Even if the British Isles was a wonderful world of accessibility, the last problem with focusing on the benefits disabled people are entitled to is the recession itself. As the numbers of unemployed are going up, in a repeat of the era of Thatcher, who exactly is going to be rushing to employ all these terrible scrounging cripples? I can’t see many employers rushing to take on someone who not only has no work experience as they been on benefit for years due to a disability, but who also needs them to possibly change their building’s access and change their work practises? Don’t forget that someone with a disability will need to have the fire escape procedures changed to ensure the business complies with Health and Safety and fire regulations. And that’s just one little problem.
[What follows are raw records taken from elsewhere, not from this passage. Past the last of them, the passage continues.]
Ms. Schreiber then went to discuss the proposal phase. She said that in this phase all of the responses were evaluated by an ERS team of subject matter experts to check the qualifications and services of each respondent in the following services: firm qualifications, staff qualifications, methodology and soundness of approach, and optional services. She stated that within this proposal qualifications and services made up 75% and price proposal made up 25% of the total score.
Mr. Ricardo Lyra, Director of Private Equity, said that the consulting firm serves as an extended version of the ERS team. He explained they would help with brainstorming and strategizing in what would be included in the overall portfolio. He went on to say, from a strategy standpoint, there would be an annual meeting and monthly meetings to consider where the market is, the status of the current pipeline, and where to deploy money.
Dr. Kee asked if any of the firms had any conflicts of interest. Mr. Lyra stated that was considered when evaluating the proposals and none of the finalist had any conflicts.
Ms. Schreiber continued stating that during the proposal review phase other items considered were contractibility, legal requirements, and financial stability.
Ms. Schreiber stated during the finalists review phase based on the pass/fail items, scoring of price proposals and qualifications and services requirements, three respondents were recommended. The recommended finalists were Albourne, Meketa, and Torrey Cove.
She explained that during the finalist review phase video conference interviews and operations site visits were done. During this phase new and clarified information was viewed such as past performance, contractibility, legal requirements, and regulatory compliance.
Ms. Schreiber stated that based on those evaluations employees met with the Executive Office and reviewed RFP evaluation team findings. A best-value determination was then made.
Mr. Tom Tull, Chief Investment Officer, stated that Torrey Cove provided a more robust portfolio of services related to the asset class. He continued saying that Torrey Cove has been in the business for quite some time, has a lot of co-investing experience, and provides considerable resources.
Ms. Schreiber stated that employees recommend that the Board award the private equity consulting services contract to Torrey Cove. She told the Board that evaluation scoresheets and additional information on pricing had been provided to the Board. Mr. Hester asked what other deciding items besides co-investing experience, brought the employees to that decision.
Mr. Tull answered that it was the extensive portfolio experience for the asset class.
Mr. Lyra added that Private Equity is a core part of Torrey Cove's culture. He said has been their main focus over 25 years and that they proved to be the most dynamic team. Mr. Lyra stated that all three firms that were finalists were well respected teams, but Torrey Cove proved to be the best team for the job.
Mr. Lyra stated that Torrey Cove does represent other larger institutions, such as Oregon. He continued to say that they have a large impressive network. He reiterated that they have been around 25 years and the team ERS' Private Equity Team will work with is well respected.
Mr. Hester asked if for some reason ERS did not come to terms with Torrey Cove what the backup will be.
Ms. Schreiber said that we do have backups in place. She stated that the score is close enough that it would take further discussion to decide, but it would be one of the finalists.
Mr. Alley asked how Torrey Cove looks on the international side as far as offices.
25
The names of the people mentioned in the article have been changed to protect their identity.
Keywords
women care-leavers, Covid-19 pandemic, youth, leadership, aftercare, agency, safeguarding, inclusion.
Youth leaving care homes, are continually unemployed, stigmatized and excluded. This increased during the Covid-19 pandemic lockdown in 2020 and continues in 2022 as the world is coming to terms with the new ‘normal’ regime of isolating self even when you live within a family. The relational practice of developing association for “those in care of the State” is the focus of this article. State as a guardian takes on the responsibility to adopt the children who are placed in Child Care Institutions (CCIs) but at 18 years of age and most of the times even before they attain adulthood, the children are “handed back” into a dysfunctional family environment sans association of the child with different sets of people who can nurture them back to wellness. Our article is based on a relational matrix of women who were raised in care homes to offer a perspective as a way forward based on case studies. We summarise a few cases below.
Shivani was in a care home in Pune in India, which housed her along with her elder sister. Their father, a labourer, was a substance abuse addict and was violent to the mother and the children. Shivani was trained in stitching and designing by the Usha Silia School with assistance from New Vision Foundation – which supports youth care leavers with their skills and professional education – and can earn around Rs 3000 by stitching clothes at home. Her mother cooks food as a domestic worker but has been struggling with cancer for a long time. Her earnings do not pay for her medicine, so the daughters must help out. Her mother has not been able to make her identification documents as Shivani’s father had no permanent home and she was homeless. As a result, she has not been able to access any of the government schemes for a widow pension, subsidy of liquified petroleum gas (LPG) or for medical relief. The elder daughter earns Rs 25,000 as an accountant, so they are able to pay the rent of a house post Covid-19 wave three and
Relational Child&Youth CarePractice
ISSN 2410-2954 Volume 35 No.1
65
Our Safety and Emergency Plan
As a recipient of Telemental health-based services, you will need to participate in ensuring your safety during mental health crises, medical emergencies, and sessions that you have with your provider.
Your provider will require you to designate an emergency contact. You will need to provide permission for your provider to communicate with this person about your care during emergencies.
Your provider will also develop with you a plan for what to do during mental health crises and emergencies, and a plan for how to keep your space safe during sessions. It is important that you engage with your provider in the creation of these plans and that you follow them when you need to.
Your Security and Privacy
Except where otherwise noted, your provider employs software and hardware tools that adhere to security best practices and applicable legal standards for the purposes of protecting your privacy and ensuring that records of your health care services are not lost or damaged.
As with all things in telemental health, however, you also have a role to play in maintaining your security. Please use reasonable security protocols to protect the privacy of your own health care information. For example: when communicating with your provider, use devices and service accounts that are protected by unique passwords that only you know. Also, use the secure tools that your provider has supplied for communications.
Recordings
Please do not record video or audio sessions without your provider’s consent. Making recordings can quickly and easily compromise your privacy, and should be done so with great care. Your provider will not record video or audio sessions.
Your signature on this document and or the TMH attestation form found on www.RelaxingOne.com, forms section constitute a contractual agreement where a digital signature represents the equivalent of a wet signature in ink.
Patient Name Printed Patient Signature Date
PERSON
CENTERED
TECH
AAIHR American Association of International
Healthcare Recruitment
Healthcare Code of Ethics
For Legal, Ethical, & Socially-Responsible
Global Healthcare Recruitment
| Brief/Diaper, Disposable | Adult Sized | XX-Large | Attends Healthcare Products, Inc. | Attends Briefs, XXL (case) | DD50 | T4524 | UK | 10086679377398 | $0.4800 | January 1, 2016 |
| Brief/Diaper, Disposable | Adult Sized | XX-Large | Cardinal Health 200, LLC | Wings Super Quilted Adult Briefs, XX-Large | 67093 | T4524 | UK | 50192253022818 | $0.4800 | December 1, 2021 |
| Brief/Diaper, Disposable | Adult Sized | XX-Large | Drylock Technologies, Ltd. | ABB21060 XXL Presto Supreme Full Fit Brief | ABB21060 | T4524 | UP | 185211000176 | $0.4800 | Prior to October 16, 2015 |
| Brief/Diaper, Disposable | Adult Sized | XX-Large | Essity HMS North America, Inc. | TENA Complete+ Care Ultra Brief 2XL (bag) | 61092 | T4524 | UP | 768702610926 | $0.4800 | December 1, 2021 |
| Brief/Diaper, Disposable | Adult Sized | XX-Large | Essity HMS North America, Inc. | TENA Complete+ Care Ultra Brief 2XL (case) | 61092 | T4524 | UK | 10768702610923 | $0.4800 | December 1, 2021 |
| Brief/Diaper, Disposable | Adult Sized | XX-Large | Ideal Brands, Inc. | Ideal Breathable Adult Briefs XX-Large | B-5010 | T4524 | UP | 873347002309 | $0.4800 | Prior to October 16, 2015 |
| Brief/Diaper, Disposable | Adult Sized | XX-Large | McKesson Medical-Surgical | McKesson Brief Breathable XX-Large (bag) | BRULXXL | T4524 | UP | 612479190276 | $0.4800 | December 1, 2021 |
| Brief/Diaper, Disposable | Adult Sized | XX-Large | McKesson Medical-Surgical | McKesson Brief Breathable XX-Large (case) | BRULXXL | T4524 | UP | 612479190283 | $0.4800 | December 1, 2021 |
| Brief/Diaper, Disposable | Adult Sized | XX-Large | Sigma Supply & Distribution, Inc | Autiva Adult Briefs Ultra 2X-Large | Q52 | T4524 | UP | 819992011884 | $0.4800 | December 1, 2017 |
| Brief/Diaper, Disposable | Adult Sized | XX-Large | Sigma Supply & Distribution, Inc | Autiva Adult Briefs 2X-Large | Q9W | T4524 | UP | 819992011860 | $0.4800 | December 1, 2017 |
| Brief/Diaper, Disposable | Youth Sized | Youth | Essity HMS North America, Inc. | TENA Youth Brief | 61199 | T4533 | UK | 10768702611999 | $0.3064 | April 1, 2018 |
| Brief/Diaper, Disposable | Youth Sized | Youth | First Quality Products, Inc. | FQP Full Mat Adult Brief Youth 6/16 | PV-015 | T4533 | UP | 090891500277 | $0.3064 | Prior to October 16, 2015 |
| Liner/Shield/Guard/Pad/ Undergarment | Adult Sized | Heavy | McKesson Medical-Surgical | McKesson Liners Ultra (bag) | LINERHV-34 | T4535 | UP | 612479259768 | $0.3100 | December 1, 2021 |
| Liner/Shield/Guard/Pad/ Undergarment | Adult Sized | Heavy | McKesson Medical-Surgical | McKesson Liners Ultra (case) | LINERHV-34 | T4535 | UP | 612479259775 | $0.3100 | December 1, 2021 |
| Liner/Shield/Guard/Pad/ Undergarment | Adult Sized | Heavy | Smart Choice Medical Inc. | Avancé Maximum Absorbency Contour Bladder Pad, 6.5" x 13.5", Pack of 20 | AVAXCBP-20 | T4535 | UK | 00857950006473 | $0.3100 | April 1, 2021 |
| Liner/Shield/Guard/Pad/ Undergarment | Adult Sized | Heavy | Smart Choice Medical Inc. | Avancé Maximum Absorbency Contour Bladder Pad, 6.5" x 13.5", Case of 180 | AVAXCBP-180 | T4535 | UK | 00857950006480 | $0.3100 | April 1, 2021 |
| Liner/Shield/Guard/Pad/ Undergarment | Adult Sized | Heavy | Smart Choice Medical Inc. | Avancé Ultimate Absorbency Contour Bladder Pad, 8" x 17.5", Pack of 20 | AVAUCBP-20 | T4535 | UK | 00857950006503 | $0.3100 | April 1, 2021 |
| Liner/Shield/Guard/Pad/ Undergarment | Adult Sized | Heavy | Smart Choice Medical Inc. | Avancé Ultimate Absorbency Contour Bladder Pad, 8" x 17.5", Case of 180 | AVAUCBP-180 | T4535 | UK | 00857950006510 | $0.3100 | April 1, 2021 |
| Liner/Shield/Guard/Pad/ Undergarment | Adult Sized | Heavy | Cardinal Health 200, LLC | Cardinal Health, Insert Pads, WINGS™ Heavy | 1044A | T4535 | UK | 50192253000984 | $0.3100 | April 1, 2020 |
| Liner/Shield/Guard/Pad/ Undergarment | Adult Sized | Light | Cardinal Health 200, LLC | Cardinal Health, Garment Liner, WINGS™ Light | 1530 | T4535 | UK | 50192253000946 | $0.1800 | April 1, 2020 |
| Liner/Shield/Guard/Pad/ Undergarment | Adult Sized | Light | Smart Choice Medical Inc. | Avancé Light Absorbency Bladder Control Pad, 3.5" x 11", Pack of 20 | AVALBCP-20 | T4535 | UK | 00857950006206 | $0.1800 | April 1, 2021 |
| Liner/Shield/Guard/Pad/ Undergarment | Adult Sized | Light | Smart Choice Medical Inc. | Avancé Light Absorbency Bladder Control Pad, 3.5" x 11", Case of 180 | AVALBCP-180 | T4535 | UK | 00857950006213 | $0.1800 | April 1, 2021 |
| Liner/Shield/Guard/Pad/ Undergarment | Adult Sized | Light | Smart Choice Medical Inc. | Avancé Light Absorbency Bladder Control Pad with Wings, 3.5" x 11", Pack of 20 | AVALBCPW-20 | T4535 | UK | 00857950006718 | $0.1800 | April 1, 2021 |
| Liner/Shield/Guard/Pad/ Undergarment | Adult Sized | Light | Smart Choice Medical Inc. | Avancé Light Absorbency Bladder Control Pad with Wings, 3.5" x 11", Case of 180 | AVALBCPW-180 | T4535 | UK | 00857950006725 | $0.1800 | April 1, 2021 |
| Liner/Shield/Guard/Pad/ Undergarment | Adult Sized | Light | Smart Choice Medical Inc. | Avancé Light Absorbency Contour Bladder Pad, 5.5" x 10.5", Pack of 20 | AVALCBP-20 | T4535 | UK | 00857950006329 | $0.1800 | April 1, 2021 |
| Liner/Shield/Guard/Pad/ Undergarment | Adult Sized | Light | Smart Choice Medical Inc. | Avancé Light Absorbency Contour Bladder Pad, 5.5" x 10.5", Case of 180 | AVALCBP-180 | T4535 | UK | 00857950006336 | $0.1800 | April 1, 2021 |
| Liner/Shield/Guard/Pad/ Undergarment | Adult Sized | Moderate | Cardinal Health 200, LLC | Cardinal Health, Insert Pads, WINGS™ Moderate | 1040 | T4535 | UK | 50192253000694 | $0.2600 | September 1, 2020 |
In a time where millions of able bodied people are searching for work, the idea that disabled people are going find joining the work place any easier than they did in the past is a joke.

So now we are rushing towards a new dawn for disabled people, where we are to all be reassessed for all our benefits, whatever the cost of that procedure is to the tax payer, and some will be expected to battle to get a job in a hostile work environment and thus end up on a different and lower form of benefit, and the rest will be scarred by the fear that this scapegoating of disabled people causes. For all of us, it spells the end of the feelings of pity and sadness that we once caused in the general public, and that we hated, to have them replaced by much worse feelings, deep resentment and mistrust. Personally I think this government should hang their heads in shame. If they were going to give us real equal rights laws then maybe, just maybe these changes could be justified. As it stands they are picking on the members of society that have the least ability to fight and protest. It smacks a little of the early policies of Nazi Germany, and we all know where that led.